任务要求:
1: 请从这篇写夜宿山寺的散文中摘录“初秋的一天,雨下得滴滴答答,像菩萨眼中的”到“有人打着呼应的火把迎了过来。”之间的文字，首尾两处都包括在内。
2: 这篇写夜宿山寺的散文里提到了哪几位诗人？
3: 这篇写夜宿山寺的散文在最后一句之后会怎样写下去？请接着续写。

人这一生,能夜宿山寺几回?
若干年前,我远嫁到九龙鼎山下,那时的九龙鼎,虽然只是一所深山小寺庙,却神话般活在当地山民的心里。
听亲戚们说,九龙鼎上有九龙九井,井水清冽甘甜,治百病养众生。通往金顶的三十六阶云梯天道上,神仙经常乘云歇脚,聚在九龙鼎上开会、喝茶、抚琴,共议风雨雷电诸神事。
于是,朝拜九龙鼎成为我心底最深的挂念。
初秋的一天,雨下得滴滴答答,像菩萨眼中的泪,蓄了千百年,忽然散落人间,如奔命天涯的急行军,打湿好多人的行程。
我们打算攀登九龙鼎,上九龙山的路湿滑险峻,遥望山顶,似乎有云彩在飘荡,于是,披风戴雨踏上朝拜的路。
刚进山,雨霁云开,满山弥漫着潮润的青草气息。一个已九上九龙鼎的朋友给我们当向导,大家穿行在白芷绽放的路口,看当归和独活在私语缠绵,我们蹑手蹑脚,怕吓坏逃跑的人参,穿白裙子的竹荪与蚂蚁纠缠不清,天麻吸足了水,天南星昂起了头,大蓟小蓟长满了善良的锋芒,在这个生机勃勃的世外桃源里,蚂蟥却蠢蠢欲动,伺机吸噬我们的鲜血。
原始森林里的天早早就暗了下来,夜行有别样的浪漫,但身经悬崖峭壁,一失足就成千古恨。
林蟒、野猪、黑熊都避而不见,恰到好处地与我们保持美丽的界限。当我们穿山过林时,惊醒了一坡野葡萄的梦。
走过阴碥子、西沟垭、木竹荡……穿过一片玉米林,眼前突然闪出两束微弱的灯光——那是九龙鼎寺庙的太阳能路灯。同行的朋友发出孩子般的呐喊,山的那边,有人打着呼应的火把迎了过来。
推开寺门,十多个夜宿山寺的村民在抽烟聊天,他们在谈论前一天晚上,出现二十多颗流星一字排列划过夜空的祥瑞奇观。山高月低,半个月亮慢慢升了起来,闲闲月光落在寺庙的屋檐上,落在青苔铺满的石阶上,也落在我的掌心里。
居士烧旺炉火,为晚归的朝山者煮素面。在黑暗和灶火的交替中,人的内心腾起一种属于旷世的安稳感,让人觉得穿山越岭来寺庙不仅是行动上的朝拜,也是对纷扰心境最好的抚慰。
用毕斋饭已夜半,我在李白或是白居易夜宿过的山寺,秉烛夜读贾岛题在墙上的诗:
床头枕是溪中石,
井底泉通竹下池。
宿客未眠过夜半,
独闻山雨到来时。
此刻,寺里的僧尼怡然沉睡,而我却听到有男子的喊山声破窗而入。
忽然清醒,今晚是七夕,是牛郎和织女相会之夜,莫非是哪个思念婆娘的山民,趁着夜色正浓,呼喊远妻归来?
侧耳细听,果真如此。“莲香,回来,回来哟……”我辗转难眠,热泪落在枕边。

所给材料:

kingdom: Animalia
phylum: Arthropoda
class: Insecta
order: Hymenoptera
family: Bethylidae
* * *
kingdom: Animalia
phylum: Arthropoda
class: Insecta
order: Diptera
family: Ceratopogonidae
---
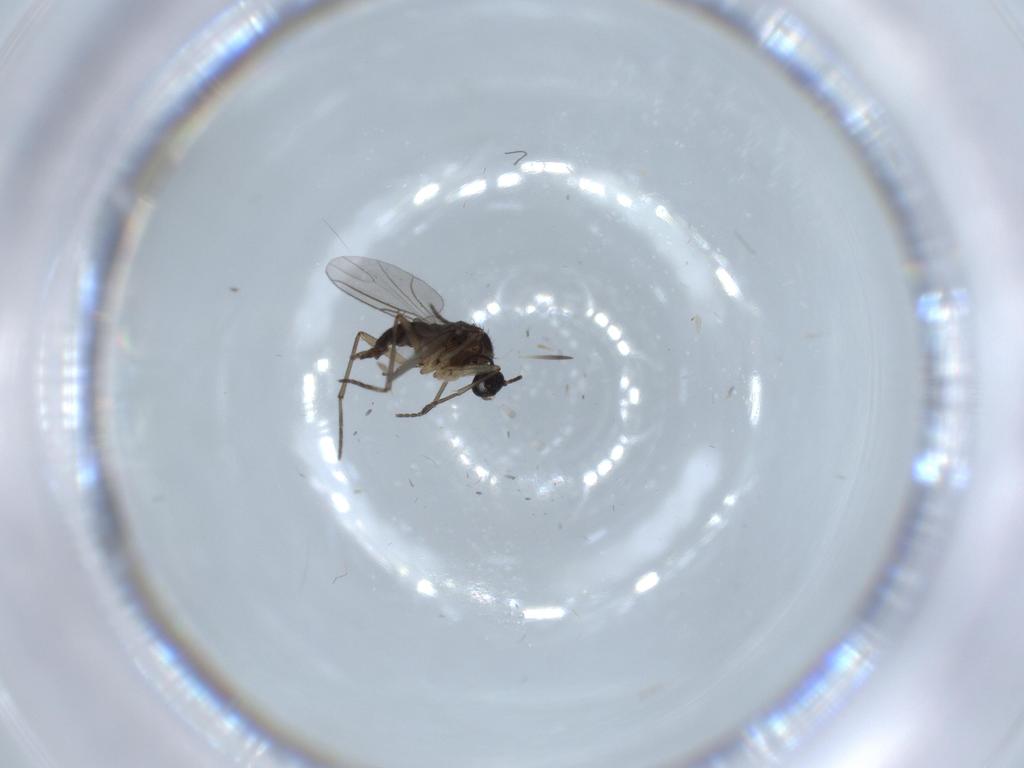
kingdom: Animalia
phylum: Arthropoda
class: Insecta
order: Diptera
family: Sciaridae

各题答案:
1:
初秋的一天,雨下得滴滴答答,像菩萨眼中的泪,蓄了千百年,忽然散落人间,如奔命天涯的急行军,打湿好多人的行程。
我们打算攀登九龙鼎,上九龙山的路湿滑险峻,遥望山顶,似乎有云彩在飘荡,于是,披风戴雨踏上朝拜的路。
刚进山,雨霁云开,满山弥漫着潮润的青草气息。一个已九上九龙鼎的朋友给我们当向导,大家穿行在白芷绽放的路口,看当归和独活在私语缠绵,我们蹑手蹑脚,怕吓坏逃跑的人参,穿白裙子的竹荪与蚂蚁纠缠不清,天麻吸足了水,天南星昂起了头,大蓟小蓟长满了善良的锋芒,在这个生机勃勃的世外桃源里,蚂蟥却蠢蠢欲动,伺机吸噬我们的鲜血。
原始森林里的天早早就暗了下来,夜行有别样的浪漫,但身经悬崖峭壁,一失足就成千古恨。
林蟒、野猪、黑熊都避而不见,恰到好处地与我们保持美丽的界限。当我们穿山过林时,惊醒了一坡野葡萄的梦。
走过阴碥子、西沟垭、木竹荡……穿过一片玉米林,眼前突然闪出两束微弱的灯光——那是九龙鼎寺庙的太阳能路灯。同行的朋友发出孩子般的呐喊,山的那边,有人打着呼应的火把迎了过来。

2: 李白、白居易、贾岛

3:
想当年,白居易风尘仆仆,瘦马远行至此,他的心情很惆怅,顿悟明了后题下:“此寺何年建,问僧僧不知,阶前折芳草,拂尘读古诗。”而今自己百里拜佛,也是心有烦事想对佛说,佛已看透红尘过客万种苦忧,用慈悲度众生远离苦海,让敬香拜佛者不枉此行,各得所愿。
越想越难以入眠,不如披衣点烛看书,在这个风高山远的古寺,在众佛陪伴下,夜读诗书,也是难得的福缘。
天刚亮,寺庙的人皆早起各司其职,朋友敲窗唤起:“快点儿,云都来了……”
雨后初晴看云海,那是一种摄人心魄的美。山脚起云,山谷泊云,山顶聚云。白云对青山一见倾心,雾云用巨大的手臂揽山入怀,用软语轻言说服山与云相伴到老。云把自己做成爱心项链,轻挂山颈,又捏造云马、云车、云狗、云屋,让山相信与云的碧海青天心。
寺庙小巧雅致,传说建于唐朝,有帅山、军山、宝山及六条支脉朝宗一处,在九山主峰与支峰连接处皆有一眼山泉。九龙深嵌井壁,泉水清澈寒冽,九龙在泉水中活灵活现。“吾欲揽九龙,劝龙各一觞”,诗仙李白的行吟多么豪爽!那九龙井,是九龙千年修炼的道场,也让芸芸众生在海拔2130 米的险山奇峰有甘泉解渴,有灵水养命。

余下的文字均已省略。